Acquisition of experimental data from atomic force microscopy (AFM) sometimes has artefacts that distort the information contained in the image. Such artefacts can be very delirious especially for sensitive applications such as in biomedical and microelectronics. This chapter illustrates the correction of the artefacts resulting from tapping mode imaging. It also shows the application of Taguchi optimization technique for reducing artefacts during AFM imaging. Using AFM images of Al films, Fourier filtering is illustrated as a useful technique for correcting the artefacts. Taguchi optimization is shown to determine the optimal scan rate, scan size, integral and proportional gains in minimizing the size and number of artefacts at the imaging stage. The correction technique is shown to improve the morphological information of the AFM images while the Taguchi method is effective for determining the best imaging conditions for AFM analysis.
TopIntroduction
Box 1. Graphical abstract
Atomic force microscopy (AFM) is one of the scanning probe microscope (SPM) techniques that provides lateral information and heterogeneity of surface topography at the nanoscale level, and its resolution can reach atomic measurements for perfectly flat surfaces (Anandhan 2003). The major advantage of AFM microscopy over the other microscopy techniques (such as optical, SEM, TEM, etc.) is that it does not require the tedious surface preparation, and therefore, it finds applications in a wide spectrum of nanomaterials including metals, polymers, composites and biological materials (Bandyopadhyay 2008). The versatility of AFM technology is further enhanced by its capability to image in different media, including vacuum, fluid and gas environment and as such its application cuts across all disciplines from life to physical sciences and engineering. It is possible to capture the atomic arrangement or molecules of various surfaces; for instance, at images of 5 nm scale, the crystallographic structure of materials in both life and physical sciences can be studied (Eaton and West 2010). The other advantage of AFM is that it can image nearly all types of materials’ surfaces; be it very hard (metals, ceramics or polymers) or soft (animal cells, very thin lone standing films or genetic molecules).

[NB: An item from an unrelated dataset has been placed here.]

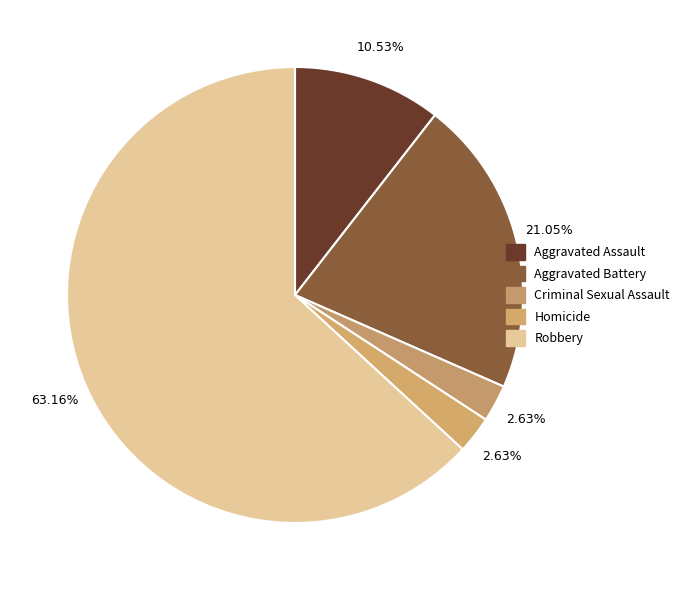

To the nearest percent, what is the difference between the Robbery and Aggravated Assault slice percentages?

53%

The above advantages are attributable to the unique design and operating mechanism of the atomic force microscope. Unlike, SEM, TEM or optical microscopes, which uses light to capture images, AFM scans (‘touches’) the surface of the sample under imaging (Eaton and West 2010; Jacobs, Junge, and Pastewka 2017). In operation, the AFM tip (usually having a radius range of 2-100 nm) scans the surface through contact, non-contact or tapping mode. The detection and imaging of the surface topography by the AFM probe are based on the concept of inter-atomic force distance as illustrated in Figure 1. As the tip nears the specimen surface, it senses the distance-dependent (also known as inter-atomic) forces such as a capillary, van der Waals, electrostatic and magnetic forces. The measurement of these forces in AFM is based on Hooke’s principle (force as a product of deflection and spring constant of the AFM cantilever beam). As the tip scans over the surface, the resultant tip-sample forces make the cantilever to deflect according to the topography of the surface under analysis. The AFM assembly is fitted with position photosensors, which use a laser to detect any deflections and raster motions of the cantilever. Also, AFM facilities consist of piezo-vibrator that is meant to oscillate the tip at a range of frequencies or near the natural frequency for tapping mode operation.